En effet, selon qu’une collectivité fait le choix d’une délégation de service public ou d’une gestion en régie d’un service public à vocation industrielle ou commerciale, le niveau de ses dépenses ou de ses recettes réelles de fonctionnement varie considérablement, si les budgets annexes sont consolidés. C’est pourquoi l’évaluation s’appuie uniquement sur les dépenses de fonctionnement et non sur l’investissement.

Ma seconde remarque concerne le niveau d’endettement et du ratio de désendettement, ce qui fait le lien avec l’amendement n° 3 rectifié bis que M. Bazin défendra certainement dans un instant.

Le projet de loi de programmation des finances publiques initial prévoyait un mécanisme non pas de contrôle, mais d’accompagnement, de vigilance et, in fine, de contrôle sur les ratios de désendettement, non pour les 320 collectivités signataires d’une convention avec l’État – elles sont d’ailleurs aujourd’hui 340 –, mais pour l’intégralité des communes de plus de 10 000 habitants et pour l’intégralité des EPCI de plus de 50 000 habitants.

L’objectif était le suivant : pour le bloc local, lorsque le ratio de désendettement dépassait douze ans, une discussion s’engageait entre, d’une part, le préfet et la direction départementale des finances publiques, et, d’autre part, le maire ou le président de l’intercommunalité ; un plan d’action concerté était mis en place, qui pouvait durer trois ans, quatre ans, voire cinq ans – les dates n’étaient pas fixées. Un constat était ensuite dressé.

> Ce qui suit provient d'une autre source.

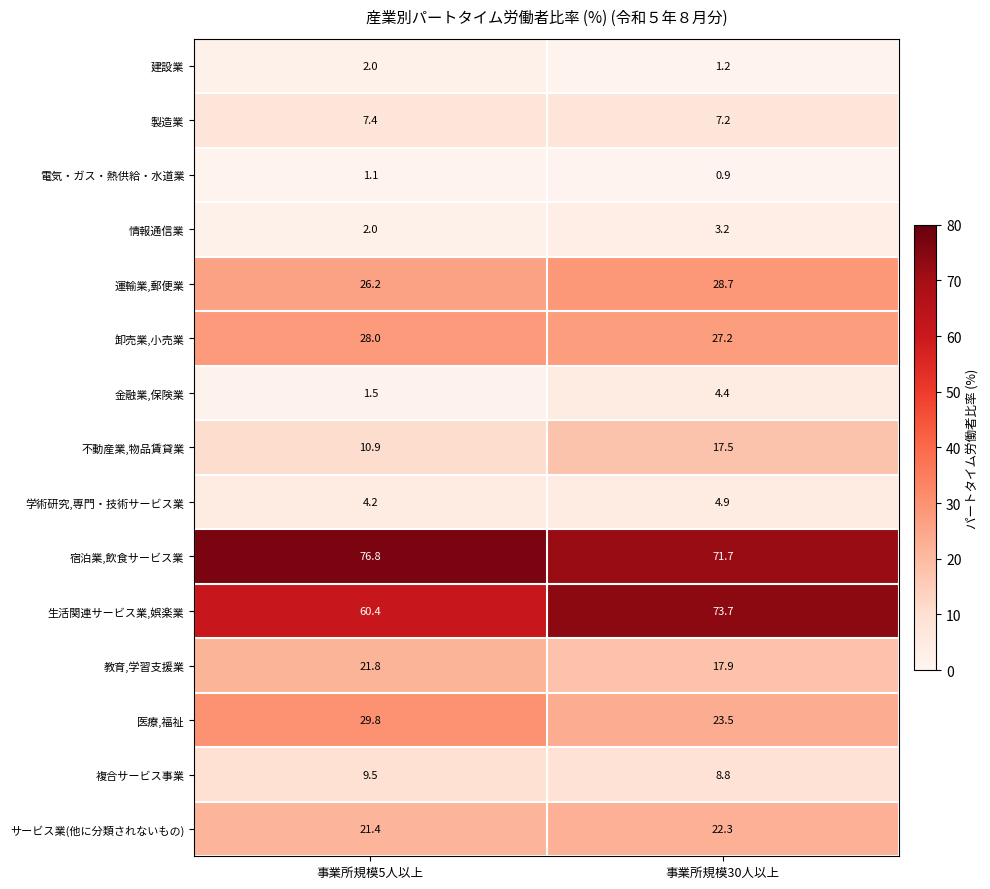

The value of 情報通信業 at 事業所規模30人以上 is 2.2. True or false?

False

Si l’objectif n’était pas atteint, la chambre régionale des comptes était saisie pour avis. Si, à l’issue d’un débat contradictoire après l’avis rendu par la chambre régionale des comptes, rien n’était mis en œuvre pour retrouver un ratio de désendettement jugé convenable dans les douze ans, la gestion du budget de la commune ou de l’intercommunalité pouvait être confiée au préfet.

Cette disposition a suscité de l’inquiétude. En effet, tout le monde a compris, à raison peut-être – c’est un euphémisme ! –, que, à la fin du long processus que j’ai décrit, il y avait un risque de tutelle effective au regard des critères relatifs à l’endettement.

Le Gouvernement est revenu sur ces dispositions et soutient l’article 24 dans la rédaction adoptée par l’Assemblée nationale – le rapporteur général me pardonnera de préférer la version de l’Assemblée nationale à celle qui a été adoptée ce matin par la commission des finances du Sénat.